I think I’ve had the best talk with God ever last night. I received clarity that was needed and I am fully committed to my role in this process. I am getting stronger and know I’m being guided by Him. I continuously come against opposition from people that mean the most. I speak of something and sometimes they look at me like I am speaking another language. It hurts to see that they’re so stuck in their ways that they can’t even entertain my new way of thinking. My Nana is wonderful but, she will always stand behind my mom. That’s fine, at least I know what I’m up against.

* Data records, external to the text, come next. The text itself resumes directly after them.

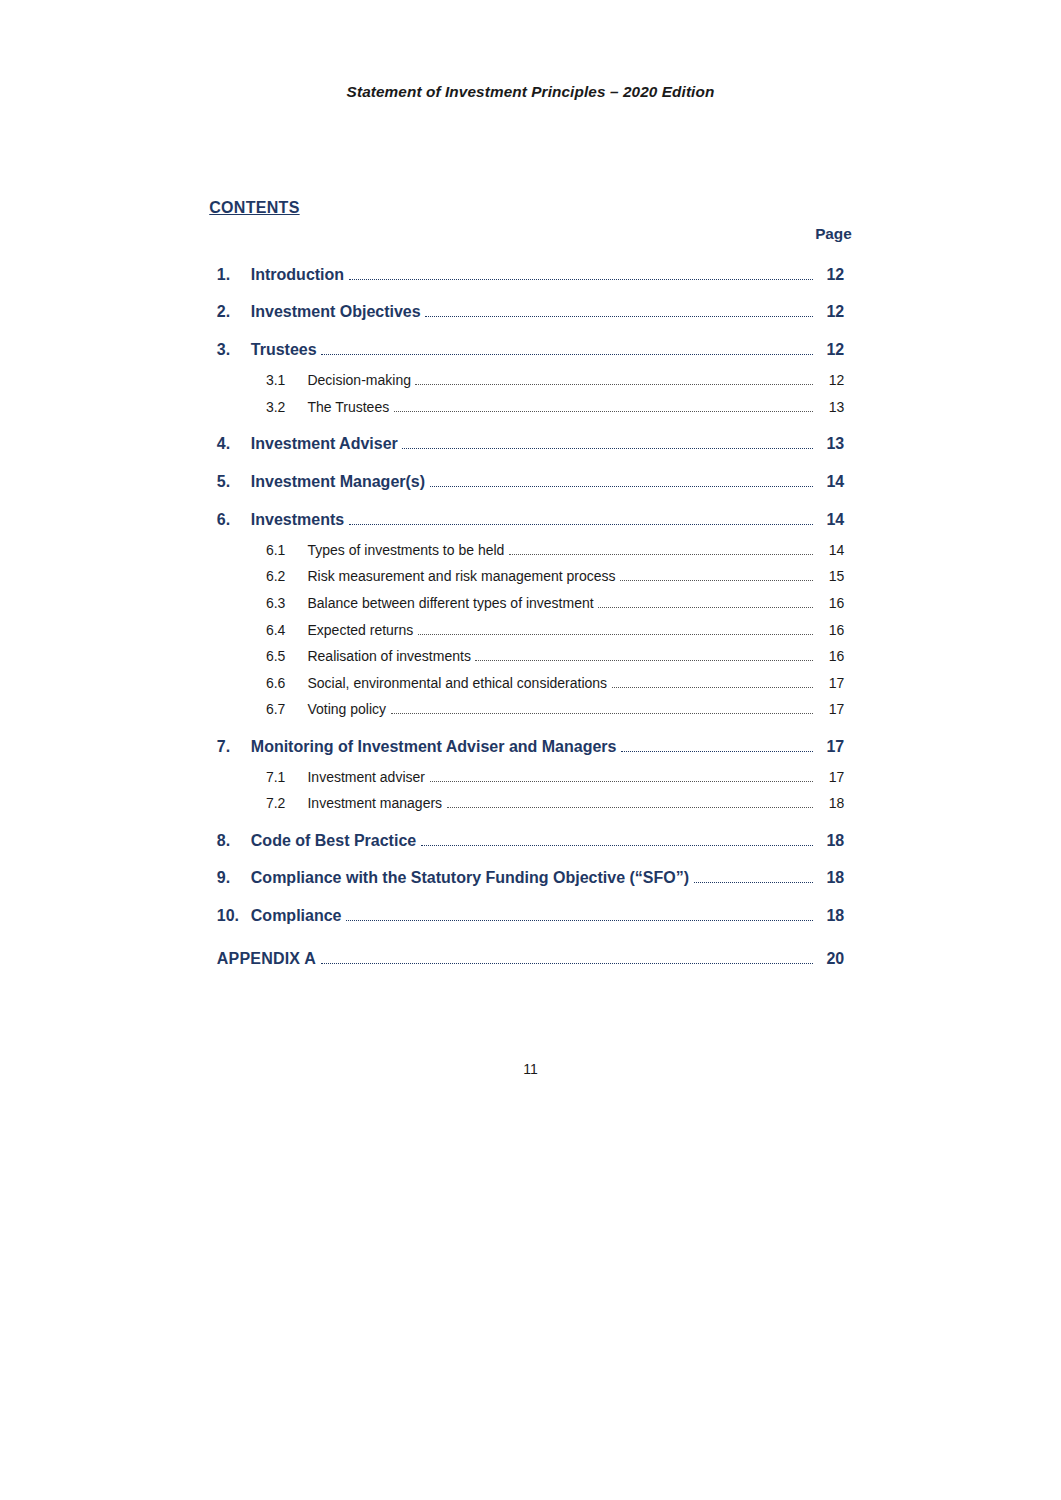Statement of Investment Principles – 2020 Edition
CONTENTS
Page
1. Introduction 12
2. Investment Objectives 12
3. Trustees 12
3.1 Decision-making 12
3.2 The Trustees 13
4. Investment Adviser 13
5. Investment Manager(s) 14
6. Investments 14
6.1 Types of investments to be held 14
6.2 Risk measurement and risk management process 15
6.3 Balance between different types of investment 16
6.4 Expected returns 16
6.5 Realisation of investments 16
6.6 Social, environmental and ethical considerations 17
6.7 Voting policy 17
7. Monitoring of Investment Adviser and Managers 17
7.1 Investment adviser 17
7.2 Investment managers 18
8. Code of Best Practice 18
9. Compliance with the Statutory Funding Objective (“SFO”) 18
10. Compliance 18
APPENDIX A 20
11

I tried to get my Nana to understand where I am coming from today. Instead I was told I should just leave things in the past. I had to explain how relevant those things are to my present, how they’ve effected my life in ways I never paid attention to before. I have to work through them to heal. I was then told that I should go speak to a professional because neither my mom or Nana ate professionals at this. Nana told me a story of one time a creepy man was following her on the bus when she was young and she told her mom when she got to their store, my great grandma didn’t offer comfort, instead she asked my Nana what she wanted her to do about it. I think that was meant to be more than a story, I think that was the question that was being posed to me as well.

I feel like in my pursuit of happiness I am waging war with my family. Like to be the authentic version of me, I have to lose them. My whole life I have always chosen family over me and I’ve suffered for it. I can’t anymore. I’ve lost too much and the only solace I get is the fact that I am learning from it and fighting to not repeat my mistakes. I don’t comprehend why working on being the best version of me, of wanting a better life for me and my babies is such a bad thing. Aren’t we supposed to want to surpass our parents? Isn’t that the goal?

It wasn’t the day I expected it to be. It was the day that I was dealt. I took what was thrown my way and made the most of it. I stood up for myself and did not back down. I know what I’m working to accomplish, I know what the goal is. I wish I had more support but, the lack of will not prevent me from moving forward. Little steps, little accomplishments, slowly but surely I’ll get to where I’m meant to be. I’m working on me and what I have control over, God’s handling the rest. My day was not ruined today. I have blind faith and though it may be tested daily, I will not fail. I have what it takes to succeed, always have and always will. Gotta keep thinking happy thoughts and pray that I find a support system so I don’t have to do this alone.